Front-end code change data:
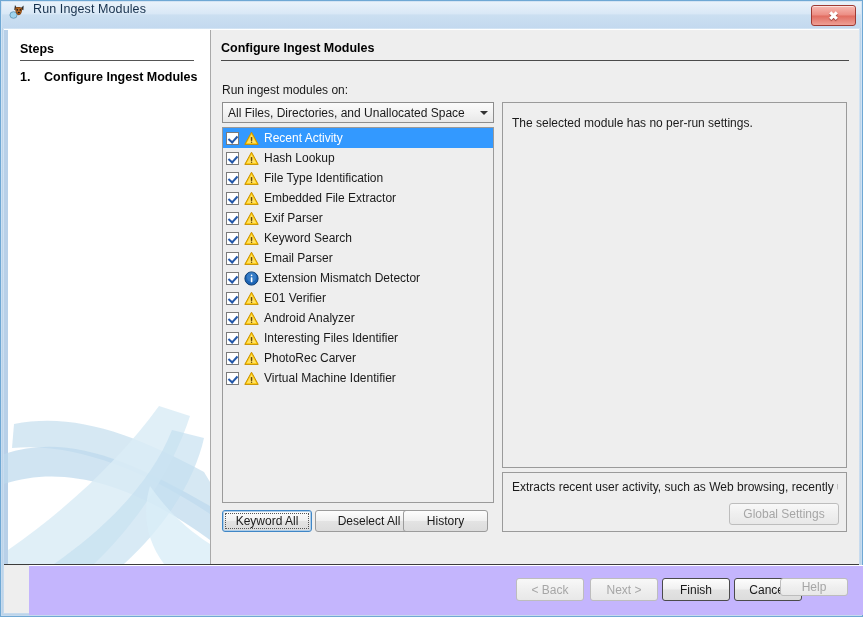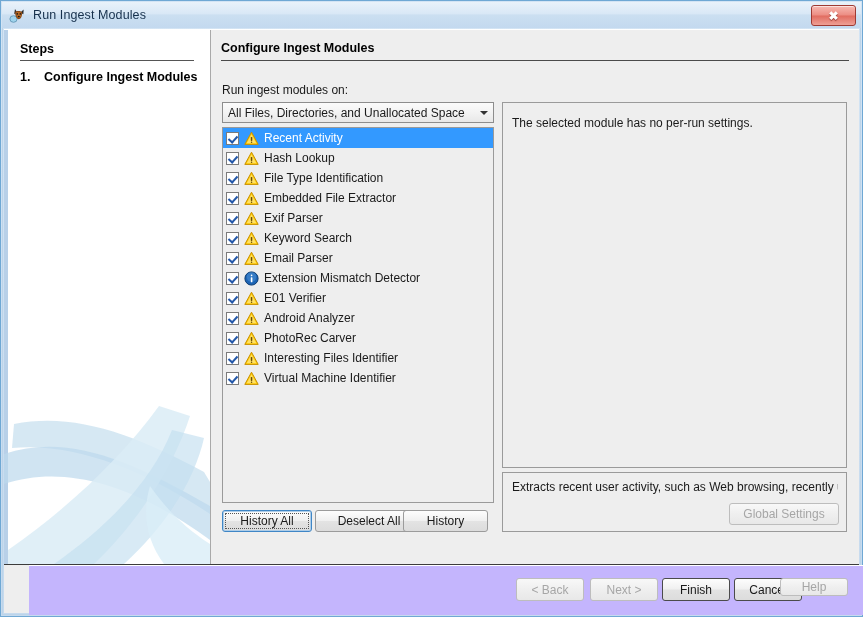--- a/index.html
+++ b/index.html
@@ -36,21 +36,20 @@
     pointer-events: none;
   }
 
   
   .titlebar {
     position: absolute;
     left: 2px; top: 2px;
     width: 859px; height: 26px;
     background: linear-gradient(to bottom, #e9f2fa 0%, #d9e8f6 45%, #cbdff1 50%, #c3d9ef 100%);
     display: flex;
-    align-items: center;
   }
   .title-icon {
     width: 18px; height: 18px;
     margin-left: 7px;
     margin-right: 6px;
     position: relative;
     flex: 0 0 auto;
   }
   .title-text {
     font-size: 12.5px;
@@ -507,47 +506,47 @@
             <span class="mod-label">Android Analyzer</span>
           </div>
           <div class="mod-row">
             <span class="cb checked"></span>
             <span class="mod-icon"><svg width="15" height="15" viewBox="0 0 15 15">
                 <path d="M7.5 1.2 L14.2 13.4 L0.8 13.4 Z" fill="#ffcc00" stroke="#c89000" stroke-width="1" stroke-linejoin="round"></path>
                 <path d="M7.5 3.4 L12.3 12.2 L2.7 12.2 Z" fill="#ffe066" stroke="none"></path>
                 <rect x="6.8" y="5.9" width="1.5" height="4" rx="0.6" fill="#6b4e00"></rect>
                 <rect x="6.8" y="10.5" width="1.5" height="1.5" rx="0.7" fill="#6b4e00"></rect>
               </svg></span>
+            <span class="mod-label">Interesting Files Identifier</span>
+          </div>
+          <div class="mod-row">
+            <span class="cb checked"></span>
+            <span class="mod-icon"><svg width="15" height="15" viewBox="0 0 15 15">
+                <path d="M7.5 1.2 L14.2 13.4 L0.8 13.4 Z" fill="#ffcc00" stroke="#c89000" stroke-width="1" stroke-linejoin="round"></path>
+                <path d="M7.5 3.4 L12.3 12.2 L2.7 12.2 Z" fill="#ffe066" stroke="none"></path>
+                <rect x="6.8" y="5.9" width="1.5" height="4" rx="0.6" fill="#6b4e00"></rect>
+                <rect x="6.8" y="10.5" width="1.5" height="1.5" rx="0.7" fill="#6b4e00"></rect>
+              </svg></span>
             <span class="mod-label">PhotoRec Carver</span>
-          </div>
-          <div class="mod-row">
-            <span class="cb checked"></span>
-            <span class="mod-icon"><svg width="15" height="15" viewBox="0 0 15 15">
-                <path d="M7.5 1.2 L14.2 13.4 L0.8 13.4 Z" fill="#ffcc00" stroke="#c89000" stroke-width="1" stroke-linejoin="round"></path>
-                <path d="M7.5 3.4 L12.3 12.2 L2.7 12.2 Z" fill="#ffe066" stroke="none"></path>
-                <rect x="6.8" y="5.9" width="1.5" height="4" rx="0.6" fill="#6b4e00"></rect>
-                <rect x="6.8" y="10.5" width="1.5" height="1.5" rx="0.7" fill="#6b4e00"></rect>
-              </svg></span>
-            <span class="mod-label">Interesting Files Identifier</span>
           </div>
           <div class="mod-row">
             <span class="cb checked"></span>
             <span class="mod-icon"><svg width="15" height="15" viewBox="0 0 15 15">
                 <path d="M7.5 1.2 L14.2 13.4 L0.8 13.4 Z" fill="#ffcc00" stroke="#c89000" stroke-width="1" stroke-linejoin="round"></path>
                 <path d="M7.5 3.4 L12.3 12.2 L2.7 12.2 Z" fill="#ffe066" stroke="none"></path>
                 <rect x="6.8" y="5.9" width="1.5" height="4" rx="0.6" fill="#6b4e00"></rect>
                 <rect x="6.8" y="10.5" width="1.5" height="1.5" rx="0.7" fill="#6b4e00"></rect>
               </svg></span>
             <span class="mod-label">Virtual Machine Identifier</span>
           </div>
         </div>
 
       <div class="btn btn-selectall focused" style="position:absolute;">
         <span class="focus-ring"></span>
-        <span>History All</span>
+        <span>Keyword All</span>
       </div>
       <div class="btn btn-deselectall">
         <span>Deselect All</span>
       </div>
       <div class="btn btn-history">
         <span>History</span>
       </div>
 
       <div class="settings-panel">
         <div class="settings-text">The selected module has no per-run settings.</div>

▶ [YOUR GOAL] Of all the lines in the data, count those that contain "checked" and give that figure with nothing else.

▶ [SOLVED PROBLEM] 4